[Opening Raw data section]

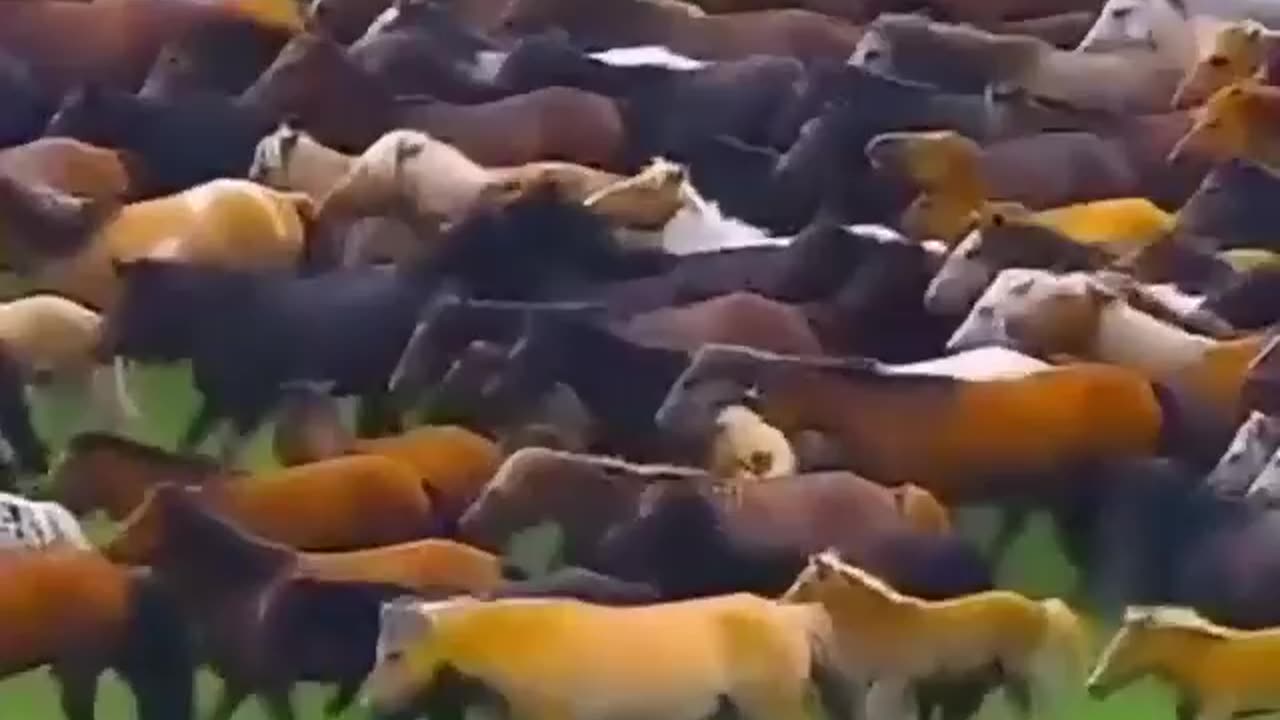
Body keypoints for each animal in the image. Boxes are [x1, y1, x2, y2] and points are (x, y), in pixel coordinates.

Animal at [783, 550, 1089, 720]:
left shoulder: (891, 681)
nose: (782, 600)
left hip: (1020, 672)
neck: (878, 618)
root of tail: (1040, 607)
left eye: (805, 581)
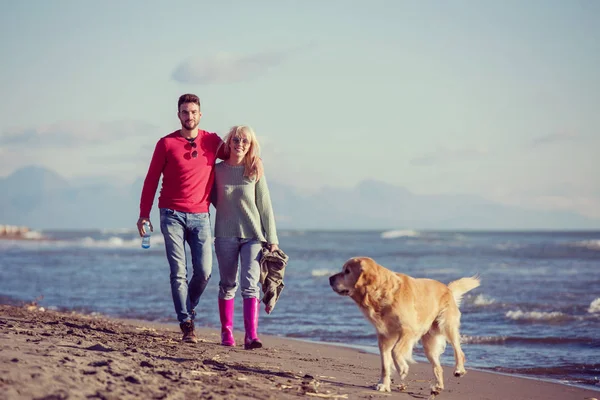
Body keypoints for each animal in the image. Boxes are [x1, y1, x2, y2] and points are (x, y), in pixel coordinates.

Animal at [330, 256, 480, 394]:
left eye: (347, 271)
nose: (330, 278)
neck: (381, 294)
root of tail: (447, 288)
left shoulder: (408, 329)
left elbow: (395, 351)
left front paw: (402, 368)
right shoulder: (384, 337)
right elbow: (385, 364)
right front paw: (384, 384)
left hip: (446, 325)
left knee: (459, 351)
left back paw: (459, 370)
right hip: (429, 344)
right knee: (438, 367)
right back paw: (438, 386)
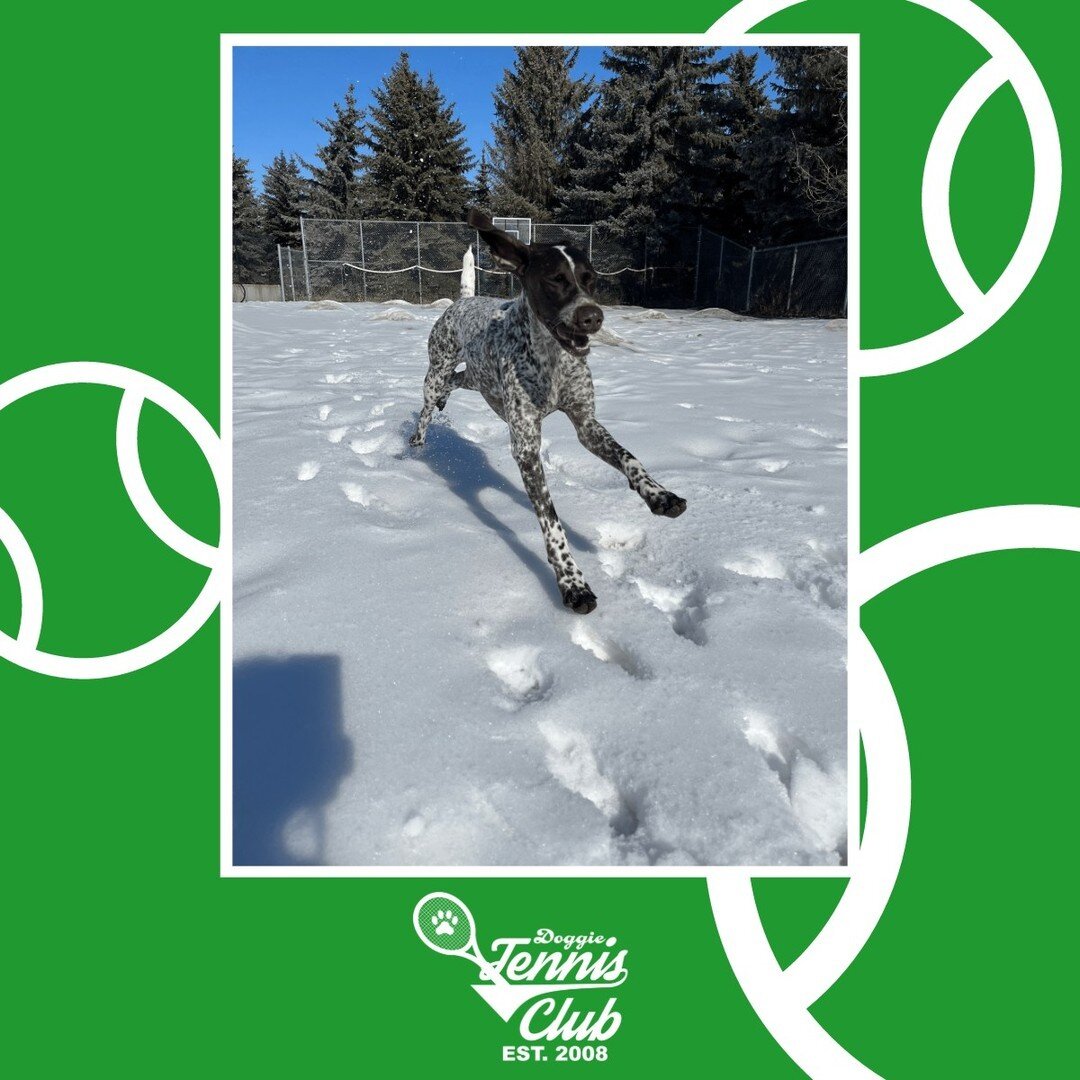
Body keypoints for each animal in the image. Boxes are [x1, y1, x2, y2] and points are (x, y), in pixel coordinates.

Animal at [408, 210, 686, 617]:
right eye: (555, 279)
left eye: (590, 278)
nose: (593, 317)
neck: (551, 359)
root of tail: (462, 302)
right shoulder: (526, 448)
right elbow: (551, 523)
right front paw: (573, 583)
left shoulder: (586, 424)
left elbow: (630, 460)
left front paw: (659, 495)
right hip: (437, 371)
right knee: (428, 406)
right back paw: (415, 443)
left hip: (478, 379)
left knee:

[Closing Raw data section]

● What you have to do
Only the lines from the start of the records above through the line containing "neck: (551, 359)" should be returned, exactly and with both ends, please; the pictures stay out.

● Answer
Body keypoints for each animal in the image. Boxes are [x1, y1, x2, y2] and points are (x, y), in pixel coordinates.

Animal at [783, 550, 1089, 720]:
left shoulder: (891, 681)
nose: (782, 600)
left hip: (1020, 672)
neck: (878, 618)
root of tail: (1040, 607)
left eye: (805, 581)
Body keypoints for each animal in the image. Boxes are [x1, y1, x2, y2] and points are (x, y), in pixel coordinates.

Animal at [330, 256, 480, 394]:
left eye: (347, 271)
nose: (330, 278)
neck: (381, 294)
root of tail: (447, 288)
left shoulder: (408, 329)
left elbow: (395, 351)
left front paw: (402, 368)
right shoulder: (384, 337)
right elbow: (385, 364)
right front paw: (384, 384)
left hip: (446, 325)
left knee: (459, 351)
left back paw: (459, 370)
right hip: (429, 344)
right knee: (438, 367)
right back paw: (438, 386)
Body keypoints for each animal in the image. Boxes are [x1, y1, x2, y2] and points are (x, y), in pixel coordinates.

Animal at [408, 210, 686, 617]:
right eye: (555, 279)
left eye: (590, 278)
nose: (593, 317)
neck: (551, 359)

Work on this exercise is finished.